→ Data section
======
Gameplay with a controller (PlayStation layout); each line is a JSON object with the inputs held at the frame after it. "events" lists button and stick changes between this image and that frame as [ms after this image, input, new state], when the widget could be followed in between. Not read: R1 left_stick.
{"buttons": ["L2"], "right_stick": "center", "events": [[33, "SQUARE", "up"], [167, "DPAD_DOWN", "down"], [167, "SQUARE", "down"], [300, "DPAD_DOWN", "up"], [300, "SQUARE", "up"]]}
======
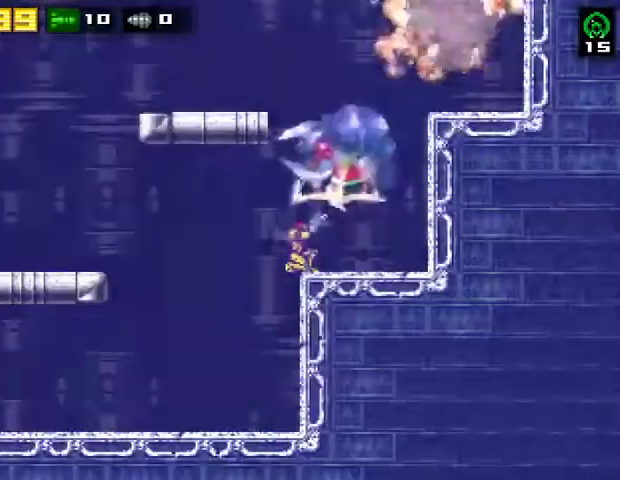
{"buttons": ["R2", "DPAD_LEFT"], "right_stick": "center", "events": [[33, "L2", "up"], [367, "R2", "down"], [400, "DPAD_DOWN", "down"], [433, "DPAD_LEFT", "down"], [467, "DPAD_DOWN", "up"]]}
======
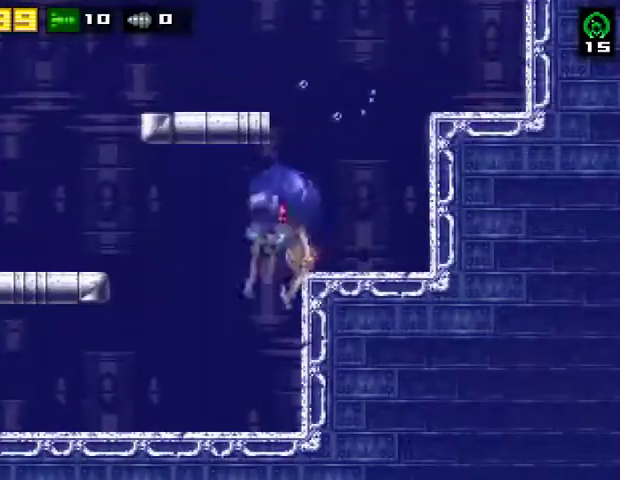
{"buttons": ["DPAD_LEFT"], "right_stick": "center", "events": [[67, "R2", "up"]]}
======
→ Problem to solve
In how many lines of the data does the string "buttons" occur? Answer with the number and nothing else.

→ Solution for this problem
3